Unlike many other countries, most online petitions do not count as actual petitions or forms of communication for our provincial, territorial, and federal governments. Letters, emails, and phone calls are all tracked by members of legislative assembly, members of provincial parliament, and members of parliament, particularly if the person contacting them is a resident in their constituency (that’s why we always ask you to include your address and name).
But the online petitions you may sign directed at political leaders may not be as effective as you hope – and it may also be taking you and your co-signers away from action that will result in change. An example is an online petition currently asking for support for Bill C-246; while it does mention writing a letter, many click-to-signers will skip that step thinking they’ve done their part. And in the case of C-246, it is vital that letters get sent to MPs.
Don’t get us wrong – online petitions still have a place in modern Canada. They’re great tools for raising awareness about issues, can attract media attention, and, in the case of businesses, can put a lot of focus on negative ethical practices.
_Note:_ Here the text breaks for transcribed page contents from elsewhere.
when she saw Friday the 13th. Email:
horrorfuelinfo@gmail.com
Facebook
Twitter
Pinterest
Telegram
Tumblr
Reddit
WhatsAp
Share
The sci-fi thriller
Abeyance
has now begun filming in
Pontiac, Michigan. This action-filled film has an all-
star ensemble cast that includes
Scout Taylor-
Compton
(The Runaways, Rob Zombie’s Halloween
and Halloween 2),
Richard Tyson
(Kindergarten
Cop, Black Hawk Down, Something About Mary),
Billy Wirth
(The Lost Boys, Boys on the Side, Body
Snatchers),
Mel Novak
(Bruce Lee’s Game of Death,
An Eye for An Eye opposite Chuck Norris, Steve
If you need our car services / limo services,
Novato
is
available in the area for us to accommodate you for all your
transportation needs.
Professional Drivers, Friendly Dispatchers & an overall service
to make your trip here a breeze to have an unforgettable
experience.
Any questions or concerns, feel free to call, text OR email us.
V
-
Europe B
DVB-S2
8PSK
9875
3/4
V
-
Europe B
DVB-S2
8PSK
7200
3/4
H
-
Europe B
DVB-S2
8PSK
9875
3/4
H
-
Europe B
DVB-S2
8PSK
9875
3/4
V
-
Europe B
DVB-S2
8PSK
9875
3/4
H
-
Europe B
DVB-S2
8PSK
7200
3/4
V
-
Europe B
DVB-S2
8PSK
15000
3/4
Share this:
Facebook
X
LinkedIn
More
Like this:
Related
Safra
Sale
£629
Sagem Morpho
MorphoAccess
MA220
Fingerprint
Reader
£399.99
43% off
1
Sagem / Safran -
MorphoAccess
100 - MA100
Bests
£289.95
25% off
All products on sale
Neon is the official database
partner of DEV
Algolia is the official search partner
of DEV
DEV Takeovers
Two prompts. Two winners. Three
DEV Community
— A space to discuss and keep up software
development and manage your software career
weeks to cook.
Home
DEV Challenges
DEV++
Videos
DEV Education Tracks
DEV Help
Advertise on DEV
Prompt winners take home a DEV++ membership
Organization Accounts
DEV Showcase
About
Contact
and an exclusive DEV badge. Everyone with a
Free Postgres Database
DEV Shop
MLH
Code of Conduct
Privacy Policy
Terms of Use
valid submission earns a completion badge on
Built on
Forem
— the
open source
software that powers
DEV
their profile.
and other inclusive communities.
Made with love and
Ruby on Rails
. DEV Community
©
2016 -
The Government of Canada also introduced their own version of online petitions. They’re more involved, require verification, and an MP to sponsor them – but the benefit is only 500 signatures are needed, and the government is required to provide a formal response to the signees.
Online petitions have, in many ways, changed the face on advocacy. But they do not replace the tried, tested, and true methods of letter writing and phone calls. And their use must always be measured against what will actually help the animals most – not make it easiest for people to feel they've accomplished something.